§ What needs to be done
Do not copy the pictures. Write out the lines from the start of the entries through the line containing "the function call.".

§ Data provided
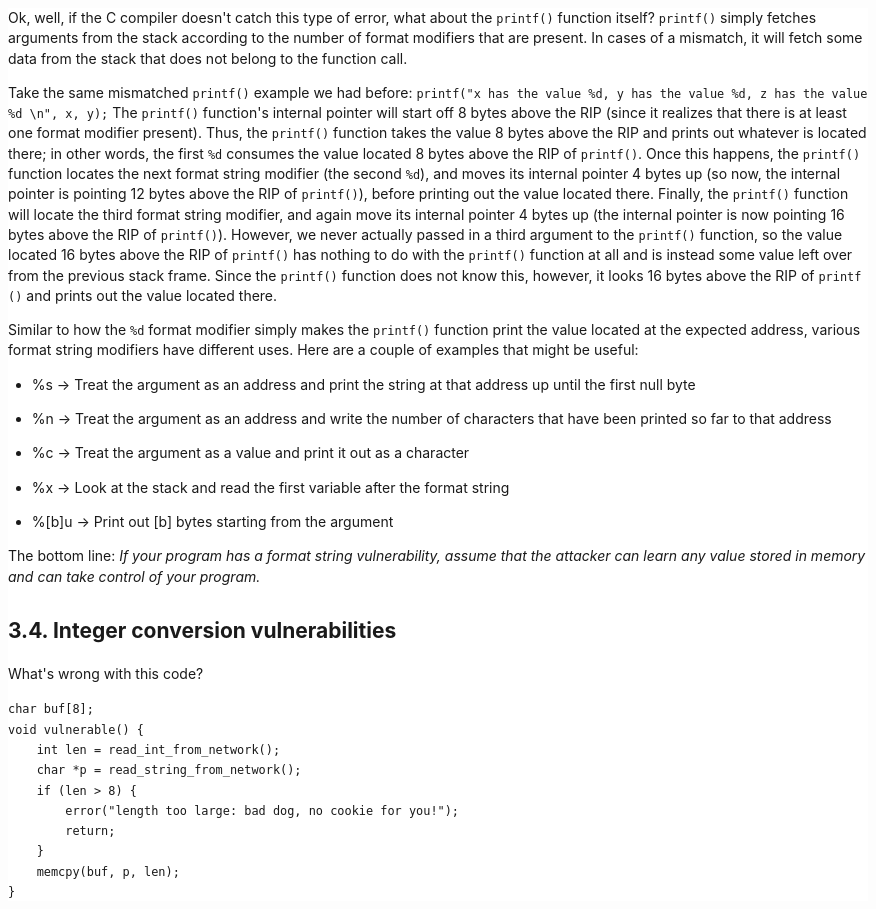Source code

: Ok, well, if the C compiler doesn't catch this type of error, what about the `printf()` function itself? `printf()` simply fetches arguments from the stack according to the number of format modifiers that are present. In cases of a mismatch, it will fetch some data from the stack that does not belong to the function call. 

Take the same mismatched `printf()` example we had before: `printf("x has the value %d, y has the value %d, z has the value %d \n", x, y);` The `printf()` function's internal pointer will start off 8 bytes above the RIP (since it realizes that there is at least one format modifier present). Thus, the `printf()` function takes the value 8 bytes above the RIP and prints out whatever is located there; in other words, the first `%d` consumes the value located 8 bytes above the RIP of `printf()`. Once this happens, the `printf()` function locates the next format string modifier (the second `%d`), and moves its internal pointer 4 bytes up (so now, the internal pointer is pointing 12 bytes above the RIP of `printf()`), before printing out the value located there. Finally, the `printf()` function will locate the third format string modifier, and again move its internal pointer 4 bytes up (the internal pointer is now pointing 16 bytes above the RIP of `printf()`). However, we never actually passed in a third argument to the `printf()` function, so the value located 16 bytes above the RIP of `printf()` has nothing to do with the `printf()` function at all and is instead some value left over from the previous stack frame. Since the `printf()` function does not know this, however, it looks 16 bytes above the RIP of `printf()` and prints out the value located there. 

Similar to how the `%d` format modifier simply makes the `printf()` function print the value located at the expected address, various format string modifiers have different uses. Here are a couple of examples that might be useful: 

- %s → Treat the argument as an address and print the string at that address up until the first null byte

- %n → Treat the argument as an address and write the number of characters that have been printed so far to that address

- %c → Treat the argument as a value and print it out as a character

- %x → Look at the stack and read the first variable after the format string

- %[b]u → Print out [b] bytes starting from the argument 


The bottom line: _If your program has a format string vulnerability, assume that the
attacker can learn any value stored in memory and can take control of your program._

## 3.4. Integer conversion vulnerabilities

What's wrong with this code?

```
char buf[8];
void vulnerable() {
    int len = read_int_from_network();
    char *p = read_string_from_network();
    if (len > 8) {
        error("length too large: bad dog, no cookie for you!");
        return;
    }
    memcpy(buf, p, len);
}
```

§ Response
Source code

: Ok, well, if the C compiler doesn't catch this type of error, what about the `printf()` function itself? `printf()` simply fetches arguments from the stack according to the number of format modifiers that are present. In cases of a mismatch, it will fetch some data from the stack that does not belong to the function call. 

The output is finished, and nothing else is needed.